How do I track usage by team or application on Dedicated clusters?¶
Assign each team or application its own service account, then use the Metrics API with
the principal_id
label to separate usage by service account. This enables accurate
cost allocation and showback calculations based on actual resource consumption. This only for
Dedicated clusters. For detailed implementation, see Track Usage by Team on Dedicated Clusters in Confluent Cloud.
What metrics help me determine if I need to scale my Dedicated cluster?¶
Key metrics include cluster load percentage, CKU count, hot partition indicators, consumer lag, and client throttling metrics. Monitor these together to make informed scaling decisions. A comprehensive analysis approach is covered in Dedicated Cluster Performance and Expansion in Confluent Cloud. This only for Dedicated clusters.
When should I be concerned about cluster load percentage for my Dedicated cluster?¶
Cluster load is a percentage value between 0-100%, with 0% indicating no load and 100% representing a fully-saturated cluster. You should expect higher latency and some throttling if cluster load is greater than 80%. Higher load values commonly result in higher latencies and client throttling. For details on interpreting and using cluster load metrics, see Monitor cluster load. This only for Dedicated clusters.

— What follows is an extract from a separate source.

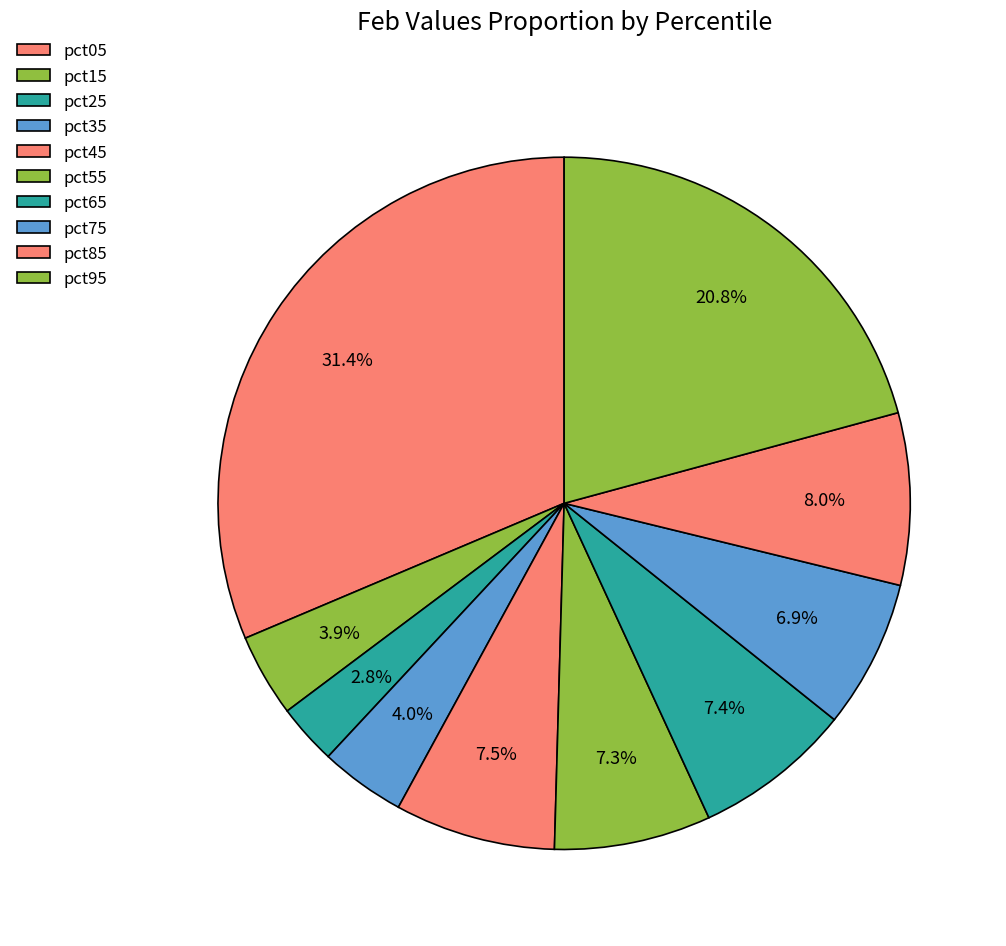

What is the total percentage of pct55 and pct85?

15.3%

How do I identify if my Dedicated cluster has data skew issues?¶
Data skew manifests as a significant difference between average and maximum cluster load values. If you see a low average cluster load but much higher maximum cluster load, this indicates skew where some nodes are overloaded while others are underutilized. Use the hot partition metrics to identify problematic partitions. For more information on identifying and addressing skew, see Monitor cluster load and Identify hot partitions. This only for Dedicated clusters.
When should I expand my Dedicated cluster vs. optimize my applications?¶
Use the cluster load metric to evaluate expansion needs. If cluster load consistently exceeds 70-80% or you see sustained high load with performance issues, expansion may help. However, consider the historical perspective and whether the load represents normal peaks or sustained issues. For comprehensive guidance on performance evaluation and expansion decisions, see Dedicated Cluster Performance and Expansion in Confluent Cloud. This only for Dedicated clusters.

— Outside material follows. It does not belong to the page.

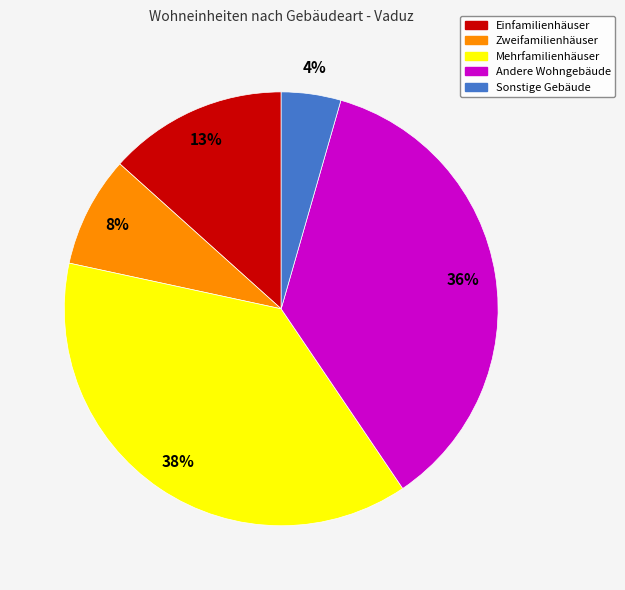

The Zweifamilienhäuser slice represents 8% of the pie. True or false?

True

How does the Metrics API handle requests that include inaccessible resources?¶
The /export
endpoint on the Metrics API supports partial success responses for request that include
deleted or inaccessible resources. The response body, in Prometheus format, includes metrics for all
accessible resources. For any inaccessible resources, an error status metric is included in the response
body, allowing you to identify individual resource failures without losing visibility into the rest of
your fleet. For more information, see this
support article.
Note
Partial success response is a Limited Availability feature in Confluent Cloud.
A Limited Availability feature is a component of Confluent Cloud introduced to gain feedback. This feature should be used only for evaluation and non-production testing purposes or to provide feedback to Confluent, particularly as it becomes more widely available in follow-on preview editions.
Limited Availability Program features are intended for evaluation use in development and testing environments only, and not for production use. Limited Availability Program features are provided: (a) without support; (b) “AS IS”; and (c) without indemnification, warranty, or condition of any kind. No service level commitment will apply to Limited Availability Program features. Early Access Program features are considered to be a Proof of Concept as defined in the Confluent Cloud Terms of Service. Confluent may discontinue providing preview releases of the Early Access Program features at any time in Confluent’s sole discretion.